No caso dos vírus atenuados, o desafio é encontrar o patamar perfeito de viremia, quando a quantidade de antígeno circulante é suficiente para produzir anticorpos, sem provocar a doença. Esse tipo de imunizante não é recomendado para a população imunodeprimida ou gestantes, visto que existe uma pequena probabilidade, muito remota, dos vírus se replicarem, desencadeando a versão “real” da patologia.
Histórico da vacina atenuada
Desenvolvida há mais de 230 anos, a vacina contra a varíola – a primeira da história – já apresentava o conceito de vírus atenuado. Na época, o naturalista e médico britânico Edward Jenner (1749-1823) observou que as vacas tinham feridas similares às provocadas pela varíola. Além disso, ele percebeu que as pessoas que trabalhavam manipulando o gado pareciam imunes à doença.
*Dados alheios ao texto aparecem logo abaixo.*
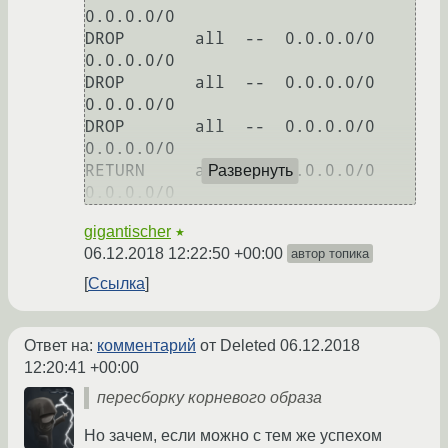
0.0.0.0/0           

DROP       all  --  0.0.0.0/0            
0.0.0.0/0           

DROP       all  --  0.0.0.0/0            
0.0.0.0/0           

DROP       all  --  0.0.0.0/0            
0.0.0.0/0           

RETURN     all  --  0.0.0.0/0            
Развернуть
gigantischer
★
06.12.2018 12:22:50 +00:00
автор топика
Ссылка
Ответ на:
комментарий
от Deleted
06.12.2018
12:20:41 +00:00
пересборку корневого образа
Но зачем, если можно с тем же успехом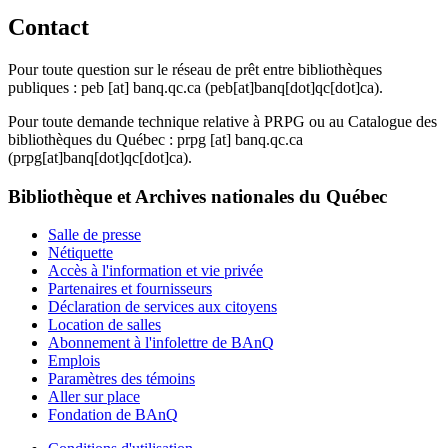
Contact
Pour toute question sur le réseau de prêt entre bibliothèques
publiques :
peb
[at]
banq.qc.ca
(peb[at]banq[dot]qc[dot]ca)
.
Pour toute demande technique relative à PRPG ou au Catalogue des
bibliothèques du Québec :
prpg
[at]
banq.qc.ca
(prpg[at]banq[dot]qc[dot]ca)
.
Bibliothèque et Archives nationales du Québec
Salle de presse
Nétiquette
Accès à l'information et vie privée
Partenaires et fournisseurs
Déclaration de services aux citoyens
Location de salles
Abonnement à l'infolettre de BAnQ
Emplois
Paramètres des témoins
Aller sur place
Fondation de BAnQ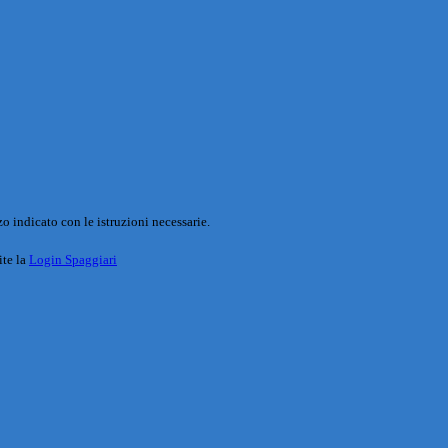
o indicato con le istruzioni necessarie.
ite la
Login Spaggiari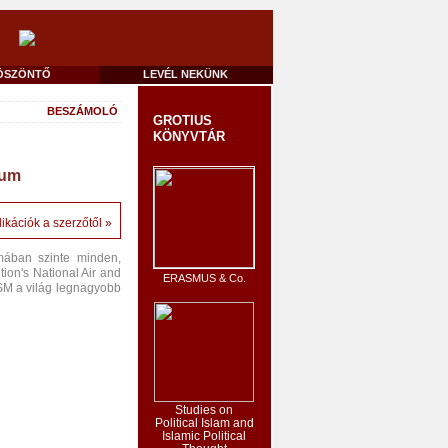
ÖSZÖNTŐ
LEVÉL NEKÜNK
BESZÁMOLÓ
GROTIUS
KÖNYVTÁR
eum
ikációk a szerzőtől »
mában szinte minden,
tion's National Air and
ERASMUS & Co.
ASM a világ legnagyobb
Studies on
Political Islam and
Islamic Political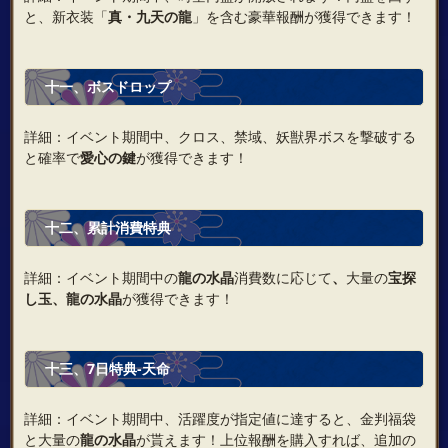
と、新衣装「
真・九天の龍
」を含む豪華報酬が獲得できます！
十一、ボスドロップ
詳細：イベント期間中、クロス、禁域、妖獣界ボスを撃破する
と確率で
愛心の鍵
が獲得できます！
十二、累計消費特典
詳細：イベント期間中の
龍の水晶
消費数に応じて
、
大量の
宝探
し玉
、
龍の水晶
が獲得できます！
十三、7日特典‐天命
詳細：イベント期間中、活躍度が指定値に達すると、金判福袋
と大量の
龍の水晶
が貰えます！上位報酬を購入すれば、追加の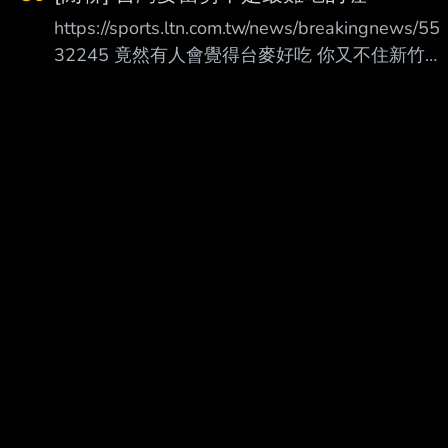
-17(87) ---- Sent from BePTT on my iPhone
https://sports.ltn.com.tw/news/breakingnews/55
17 Pro --
32245 竟然有人會覺得台麥好吃 你又不住新竹桃
園XD --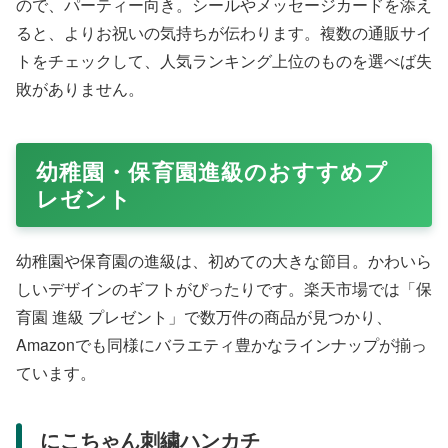
ので、パーティー向き。シールやメッセージカードを添え
ると、よりお祝いの気持ちが伝わります。複数の通販サイ
トをチェックして、人気ランキング上位のものを選べば失
敗がありません。
幼稚園・保育園進級のおすすめプ
レゼント
幼稚園や保育園の進級は、初めての大きな節目。かわいら
しいデザインのギフトがぴったりです。楽天市場では「保
育園 進級 プレゼント」で数万件の商品が見つかり、
Amazonでも同様にバラエティ豊かなラインナップが揃っ
ています。
にこちゃん刺繍ハンカチ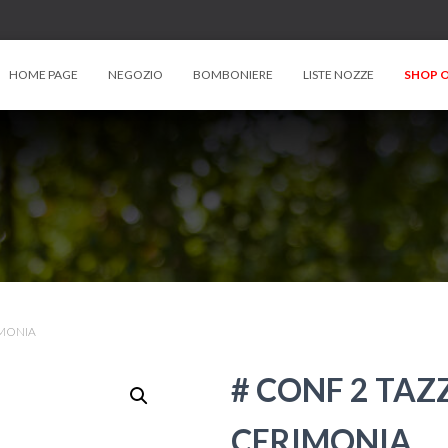
HOME PAGE
NEGOZIO
BOMBONIERE
LISTE NOZZE
SHOP O
IMONIA
# CONF 2 TAZ
CERIMONIA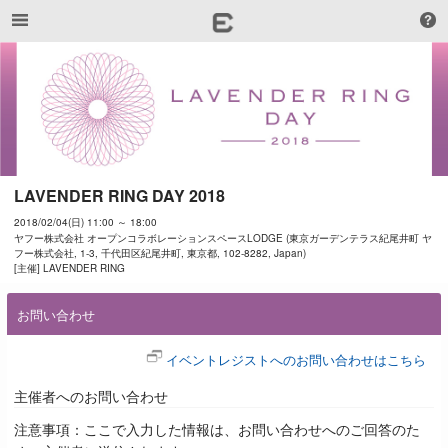
LAVENDER RING DAY 2018
2018/02/04(日) 11:00 ～ 18:00
ヤフー株式会社 オープンコラボレーションスペースLODGE (東京ガーデンテラス紀尾井町 ヤ
フー株式会社, 1-3, 千代田区紀尾井町, 東京都, 102-8282, Japan)
[主催] LAVENDER RING
お問い合わせ
イベントレジストへのお問い合わせはこちら
主催者へのお問い合わせ
注意事項：ここで入力した情報は、お問い合わせへのご回答のた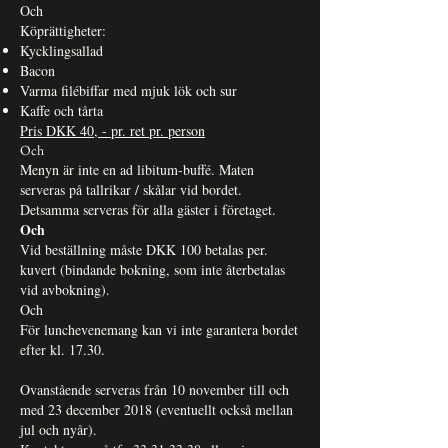
Och
Köprättigheter:
Kycklingsallad
Bacon
Varma filébiffar med mjuk lök och sur
Kaffe och tårta
Pris DKK 40, - pr. ret pr. person
Och
Menyn är inte en ad libitum-buffé. Maten
serveras på tallrikar / skålar vid bordet.
Detsamma serveras för alla gäster i företaget.
Och
Vid beställning måste DKK 100 betalas per.
kuvert (bindande bokning, som inte återbetalas
vid avbokning).
Och
För lunchevenemang kan vi inte garantera bordet
efter kl. 17.30.
Ovanstående serveras från 10 november till och
med 23 december 2018 (eventuellt också mellan
jul och nyår).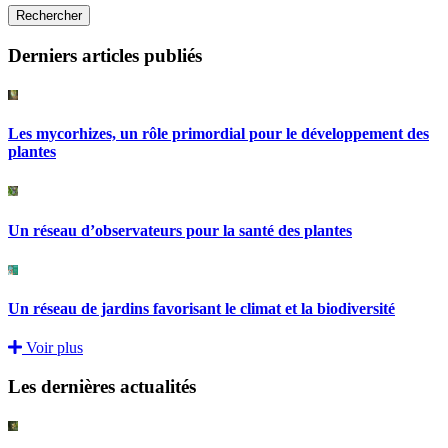
Rechercher
Derniers articles publiés
Les mycorhizes, un rôle primordial pour le développement des
plantes
Un réseau d’observateurs pour la santé des plantes
Un réseau de jardins favorisant le climat et la biodiversité
Voir plus
Les dernières actualités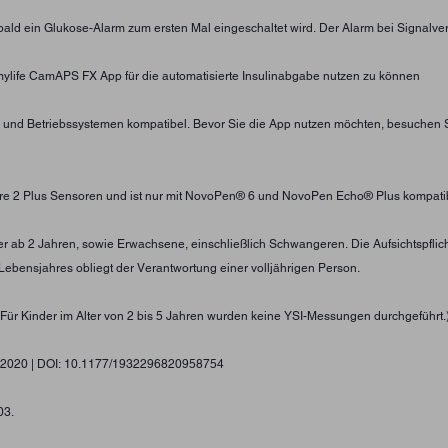
sobald ein Glukose-Alarm zum ersten Mal eingeschaltet wird. Der Alarm bei Signalve
mylife CamAPS FX App für die automatisierte Insulinabgabe nutzen zu können
n und Betriebssystemen kompatibel. Bevor Sie die App nutzen möchten, besuchen
 Libre 2 Plus Sensoren und ist nur mit NovoPen® 6 und NovoPen Echo® Plus kompati
inder ab 2 Jahren, sowie Erwachsene, einschließlich Schwangeren. Die Aufsichtspf
Lebensjahres obliegt der Verantwortung einer volljährigen Person.
Für Kinder im Alter von 2 bis 5 Jahren wurden keine YSI-Messungen durchgeführt.
gy, 2020 | DOI: 10.1177/1932296820958754
03.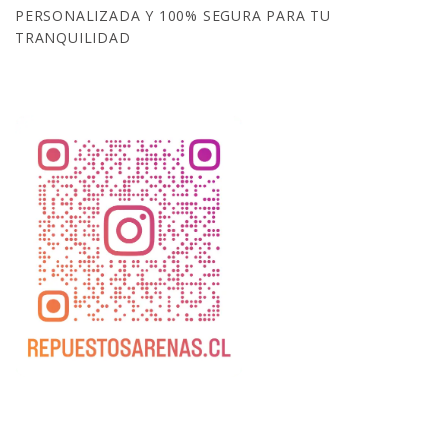
PERSONALIZADA Y 100% SEGURA PARA TU
TRANQUILIDAD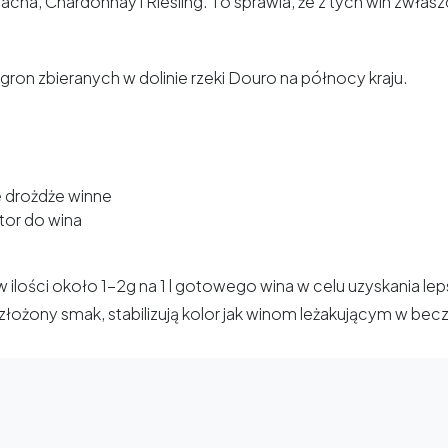
nacha, Chardonnay i Riesling. To sprawia, że z tych win zwł
ron zbieranych w dolinie rzeki Douro na północy kraju.
 drożdże winne
tor do wina
 ilości około 1-2g na 1 l gotowego wina w celu uzyskania l
j złożony smak, stabilizują kolor jak winom leżakującym w b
Então, ele conduziu um experimento: expôs um menino ao vírus bovino da varíola, que desenvolveu uma versão branda da doença. Depois de um tempo, inoculou no mesmo garoto a versão humana do vírus. O resultado? A criança não contraiu a doença, dando início ao conceito de imunização.
“Antigamente era assim. O cientista via um evento e, após algumas observações, o relacionava com uma possível solução. Depois da vacina contra a varíola, veio a da febre amarela e muitas outras produzidas com vírus vivo atenuado”, comenta Neuza Frazatti.
No passado, o próprio Instituto Butantan produziu a vacina antivariólica. De acordo com o Ministério da Saúde, os últimos casos da doença no Brasil foram registrados em 1971 e no início da década de 1980 a doença foi erradicada em todo o mundo, graças aos efeitos da vacinação em massa.